Michael Hann Interview (Denim and Leather: The Rise and Fall of the New Wave of British Heavy Metal)
Michael Hann is a freelance writer and former music editor of The Guardian. He has just finished a new book, Denim and Leather: The Rise and Fall of the New Wave of British Heavy Metal, which will hit shelves in 2022.
How did you get to where you are today, professionally?
I came to music journalism via a circuitous route. I wrote about music for the student newspaper at Leeds University, and the single job I most wanted to get in the long run was editing The Guardian’s Friday arts supplement. But after graduation I was too cowardly to do the thing most aspirant music writers do and hang around the offices of the weekly music papers hoping for work: I wanted to be sure of being able to pay my rent. So for four years I worked in the medical press (the trade press is such a good place to learn, because your readers always know more than you. It teaches you to be careful about pontificating). My first specialist subject was junior doctors’ working hours, of all things. Then I was chief sub-editor—I guess you would say copy editor/fact-checker in the States—on the political weekly The New Statesman for a year, which was a brilliant experience, because I was working with very, very clever people in a pressurised environment.

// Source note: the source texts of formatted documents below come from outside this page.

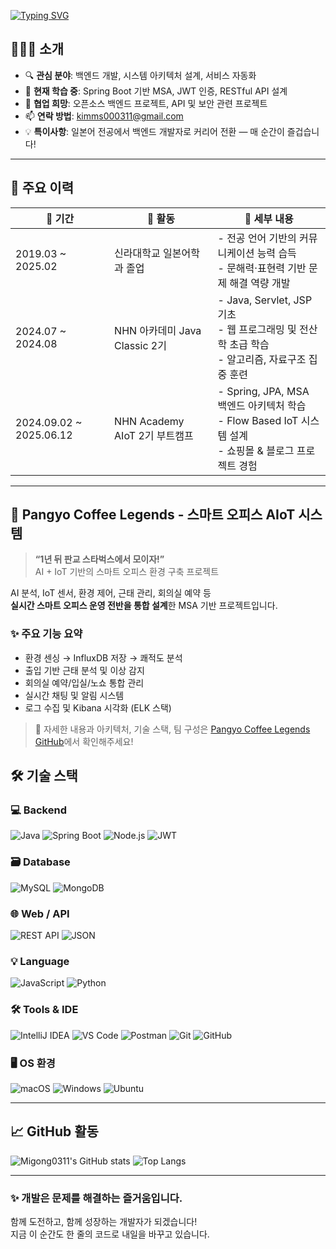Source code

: [![Typing SVG](https://readme-typing-svg.demolab.com?font=Fira+Code&pause=1000&color=15F740&width=435&lines=Welcome+to+my+repository%F0%9F%91%8B)](https://git.io/typing-svg)



## 👨🏻‍💻 소개

- 🔍 **관심 분야**: 백엔드 개발, 시스템 아키텍처 설계, 서비스 자동화
- 🧠 **현재 학습 중**: Spring Boot 기반 MSA, JWT 인증, RESTful API 설계
- 🤝 **협업 희망**: 오픈소스 백엔드 프로젝트, API 및 보안 관련 프로젝트
- 📫 **연락 방법**: [kimms000311@gmail.com](mailto:kimms000311@gmail.com)
- 💡 **특이사항**: 일본어 전공에서 백엔드 개발자로 커리어 전환 — 매 순간이 즐겁습니다!

---

## 📅 주요 이력

| 📅 기간                    | 🏫 활동                    | 📌 세부 내용                                                                         |
| ------------------------ | ------------------------ | -------------------------------------------------------------------------------- |
| 2019.03 \~ 2025.02       | 신라대학교 일본어학과 졸업           | - 전공 언어 기반의 커뮤니케이션 능력 습득<br>- 문해력·표현력 기반 문제 해결 역량 개발                             |
| 2024.07 \~ 2024.08       | NHN 아카데미 Java Classic 2기 | - Java, Servlet, JSP 기초<br>- 웹 프로그래밍 및 전산학 초급 학습<br>- 알고리즘, 자료구조 집중 훈련           |
| 2024.09.02 \~ 2025.06.12 | NHN Academy AIoT 2기 부트캠프 | - Spring, JPA, MSA 백엔드 아키텍처 학습<br>- Flow Based IoT 시스템 설계<br>- 쇼핑몰 & 블로그 프로젝트 경험 |

---

## 🏢 Pangyo Coffee Legends - 스마트 오피스 AIoT 시스템

> **“1년 뒤 판교 스타벅스에서 모이자!”**  
> AI + IoT 기반의 스마트 오피스 환경 구축 프로젝트

AI 분석, IoT 센서, 환경 제어, 근태 관리, 회의실 예약 등  
**실시간 스마트 오피스 운영 전반을 통합 설계**한 MSA 기반 프로젝트입니다.

### ✨ 주요 기능 요약

- 환경 센싱 → InfluxDB 저장 → 쾌적도 분석
- 출입 기반 근태 분석 및 이상 감지
- 회의실 예약/입실/노쇼 통합 관리
- 실시간 채팅 및 알림 시스템
- 로그 수집 및 Kibana 시각화 (ELK 스택)

> 📌 자세한 내용과 아키텍처, 기술 스택, 팀 구성은 [Pangyo Coffee Legends GitHub](https://github.com/nhnacademy-aiot2-pangyo-coffee-legends)에서 확인해주세요!

## 🛠️ 기술 스택

### 💻 Backend
![Java](https://img.shields.io/badge/Java-007396?style=flat&logo=java&logoColor=white)
![Spring Boot](https://img.shields.io/badge/Spring_Boot-6DB33F?style=flat&logo=spring-boot&logoColor=white)
![Node.js](https://img.shields.io/badge/Node.js-339933?style=flat&logo=node.js&logoColor=white)
![JWT](https://img.shields.io/badge/JWT-000000?style=flat&logo=jsonwebtokens&logoColor=white)

### 🗃️ Database
![MySQL](https://img.shields.io/badge/MySQL-4479A1?style=flat&logo=mysql&logoColor=white)
![MongoDB](https://img.shields.io/badge/MongoDB-47A248?style=flat&logo=mongodb&logoColor=white)

### 🌐 Web / API
![REST API](https://img.shields.io/badge/REST_API-005571?style=flat&logo=api&logoColor=white)
![JSON](https://img.shields.io/badge/JSON-000000?style=flat&logo=json&logoColor=white)

### 💡 Language
![JavaScript](https://img.shields.io/badge/JavaScript-F7DF1E?style=flat&logo=javascript&logoColor=black)
![Python](https://img.shields.io/badge/Python-3776AB?style=flat&logo=python&logoColor=white)

### 🛠️ Tools & IDE
![IntelliJ IDEA](https://img.shields.io/badge/IntelliJ_IDEA-000000?style=flat&logo=intellij-idea&logoColor=white)
![VS Code](https://img.shields.io/badge/VS_Code-007ACC?style=flat&logo=visual-studio-code&logoColor=white)
![Postman](https://img.shields.io/badge/Postman-FF6C37?style=flat&logo=postman&logoColor=white)
![Git](https://img.shields.io/badge/Git-F05032?style=flat&logo=git&logoColor=white)
![GitHub](https://img.shields.io/badge/GitHub-181717?style=flat&logo=github&logoColor=white)

### 🖥️ OS 환경
![macOS](https://img.shields.io/badge/macOS-000000?style=flat&logo=apple&logoColor=white)
![Windows](https://img.shields.io/badge/Windows-0078D6?style=flat&logo=windows&logoColor=white)
![Ubuntu](https://img.shields.io/badge/Ubuntu-E95420?style=flat&logo=ubuntu&logoColor=white)

---

## 📈 GitHub 활동

![Migong0311's GitHub stats](https://github-readme-stats.vercel.app/api?username=Migong0311&show_icons=true&theme=vue-dark)
![Top Langs](https://github-readme-stats.vercel.app/api/top-langs/?username=Migong0311&layout=compact&theme=vue-dark)

---

### ✨ 개발은 문제를 해결하는 즐거움입니다.  
함께 도전하고, 함께 성장하는 개발자가 되겠습니다!  
지금 이 순간도 한 줄의 코드로 내일을 바꾸고 있습니다.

Following that, I was at the soccer magazine FourFourTwo, first as deputy, then as editor (and presented a soccer phone-in on the commercial station TalkSport. Taxi drivers used to recognise me by my voice). The thing that sticks out as a highlight was going to a Brazil training session in Stuttgart, before a game against Germany, in 1998. I was standing behind the goal, watching Roberto Carlos, Ronaldo, and Rivaldo—at that point the three most famous players in the world—practise free kicks, and kicking the ball back to them when they missed, to waves and shouts of “Obrigada!” Afterwards, one of the senior writers from the national press—known in the trade as a No 1—came up to me and hissed: “Don’t ever do that again. You’re a journalist. Not a ballboy.” I would do it again. Every time.